WHAT TO PRODUCE> Please convert all the lines below into a two-column CSV headed text and time, with one row per line giving its text and its answer, each in a single quoted field with any line breaks replaced by spaces. Leave the pictures out.

# # # # #

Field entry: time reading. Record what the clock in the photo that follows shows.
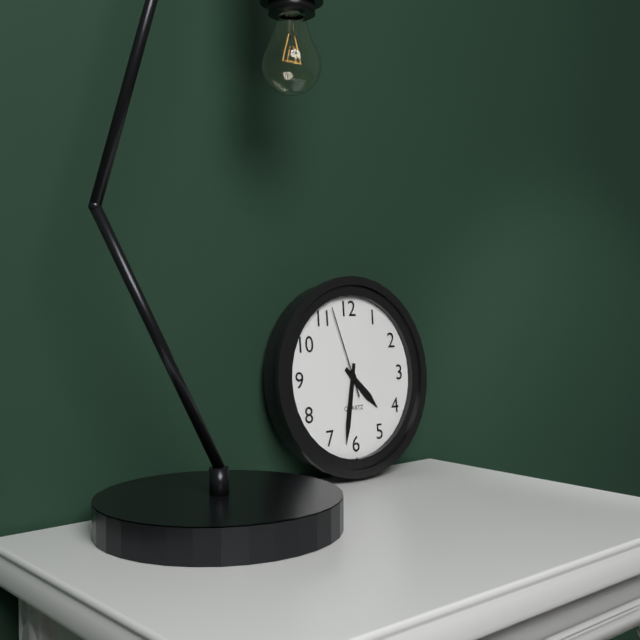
4:32:57
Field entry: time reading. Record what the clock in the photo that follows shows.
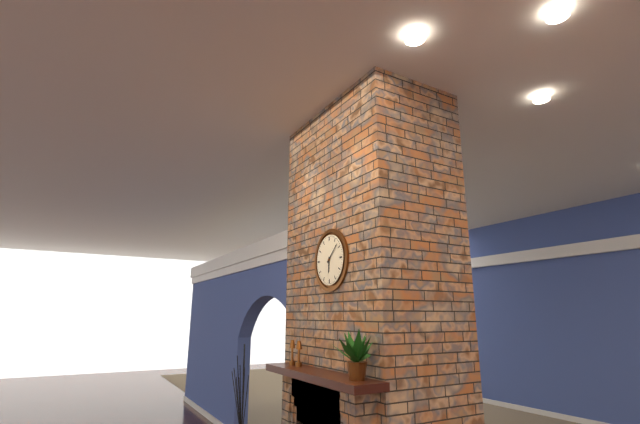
6:08
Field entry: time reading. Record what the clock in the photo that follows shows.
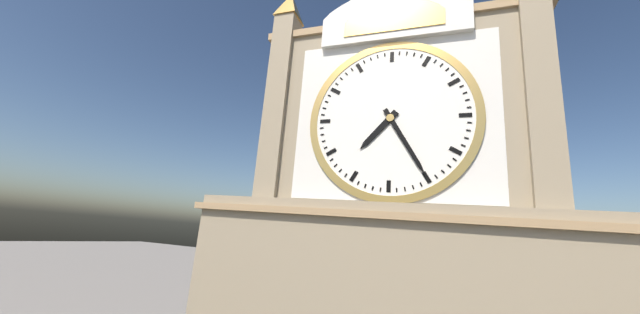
7:25
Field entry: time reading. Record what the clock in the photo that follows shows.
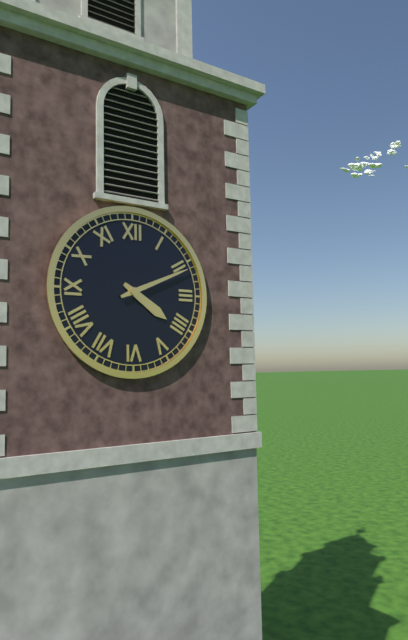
4:11
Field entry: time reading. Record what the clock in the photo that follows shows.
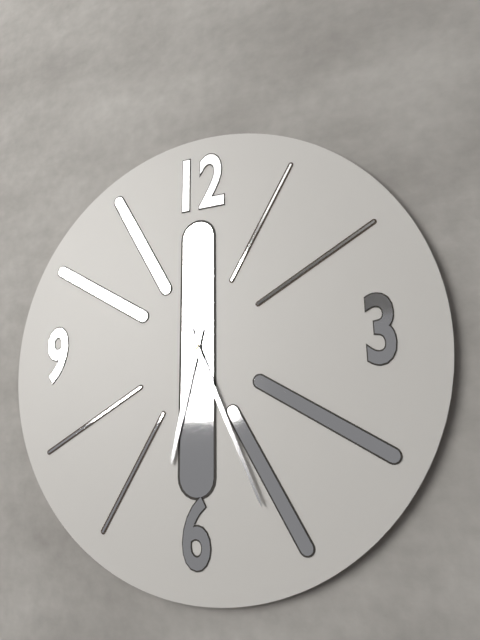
6:26
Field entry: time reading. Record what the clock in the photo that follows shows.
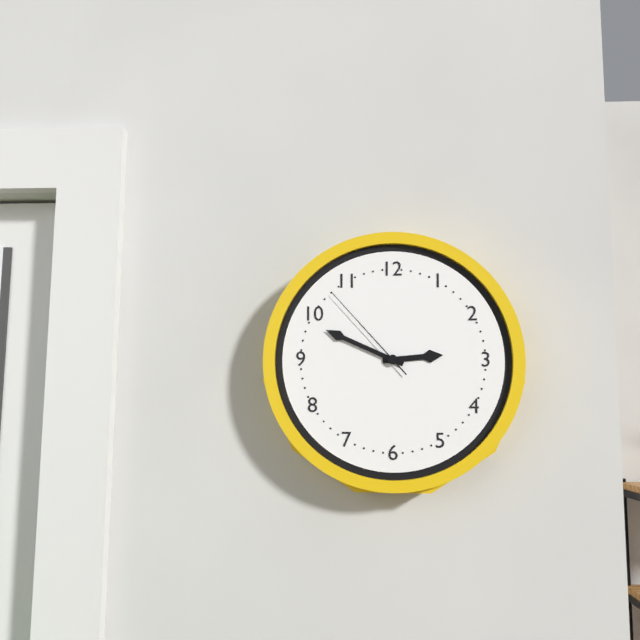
2:49:53
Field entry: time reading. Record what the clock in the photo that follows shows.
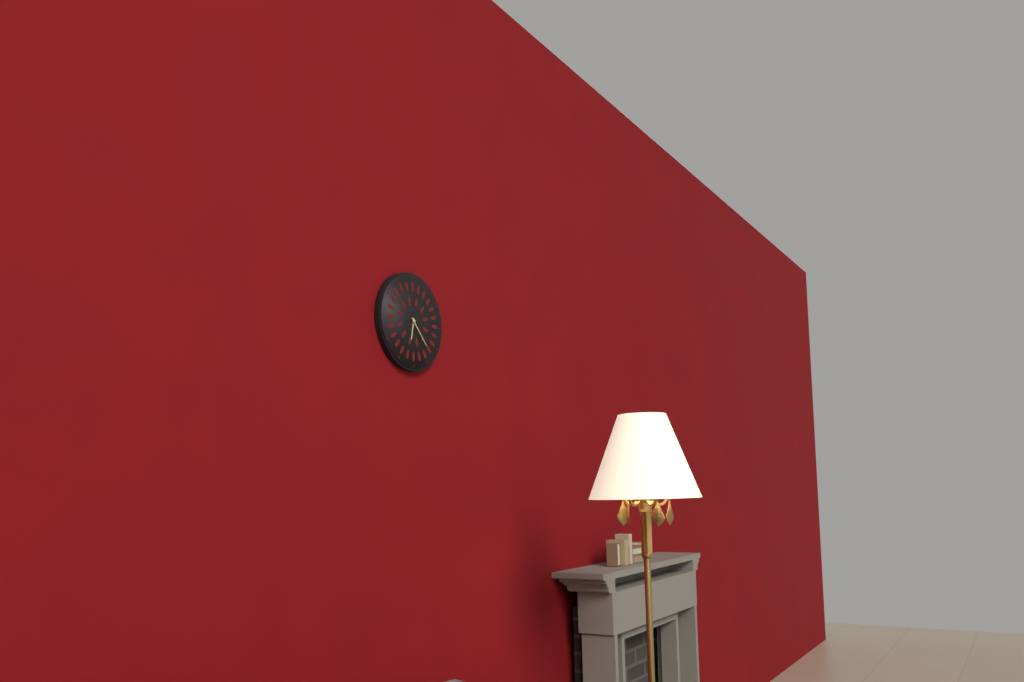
6:23
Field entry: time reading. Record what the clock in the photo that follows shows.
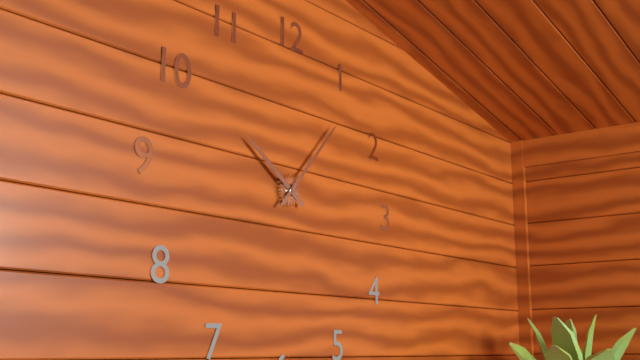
10:07
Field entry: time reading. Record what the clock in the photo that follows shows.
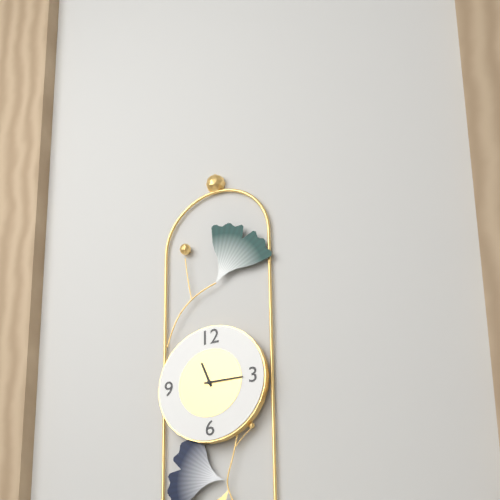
11:15
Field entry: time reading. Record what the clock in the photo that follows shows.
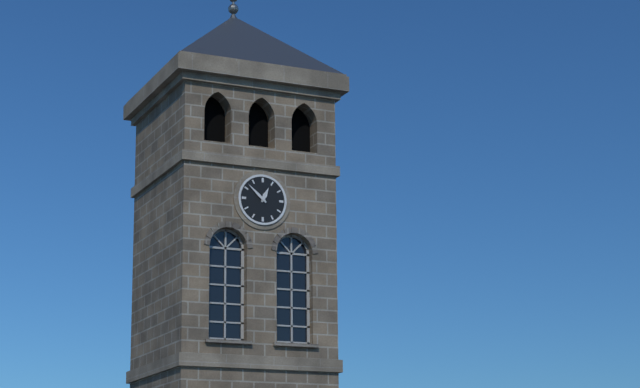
12:52
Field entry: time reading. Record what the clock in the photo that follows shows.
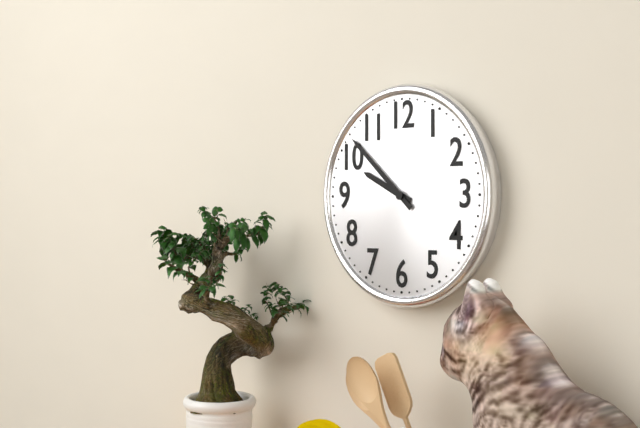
9:52
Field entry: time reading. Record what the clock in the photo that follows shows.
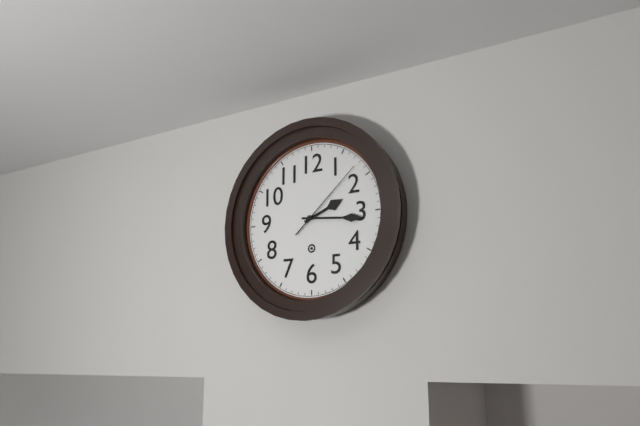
2:16:08
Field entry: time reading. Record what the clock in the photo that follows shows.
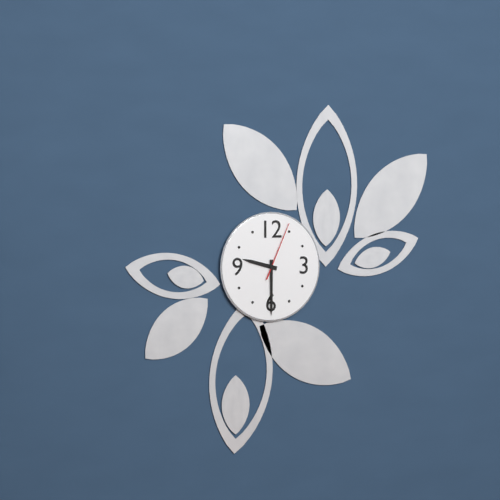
9:30:04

# # # # #

CORRECT OUTPUT>
text,time
"Field entry: time reading. Record what the clock in the photo that follows shows.","4:32:57"
"Field entry: time reading. Record what the clock in the photo that follows shows.","6:08"
"Field entry: time reading. Record what the clock in the photo that follows shows.","7:25"
"Field entry: time reading. Record what the clock in the photo that follows shows.","4:11"
"Field entry: time reading. Record what the clock in the photo that follows shows.","6:26"
"Field entry: time reading. Record what the clock in the photo that follows shows.","2:49:53"
"Field entry: time reading. Record what the clock in the photo that follows shows.","6:23"
"Field entry: time reading. Record what the clock in the photo that follows shows.","10:07"
"Field entry: time reading. Record what the clock in the photo that follows shows.","11:15"
"Field entry: time reading. Record what the clock in the photo that follows shows.","12:52"
"Field entry: time reading. Record what the clock in the photo that follows shows.","9:52"
"Field entry: time reading. Record what the clock in the photo that follows shows.","2:16:08"
"Field entry: time reading. Record what the clock in the photo that follows shows.","9:30:04"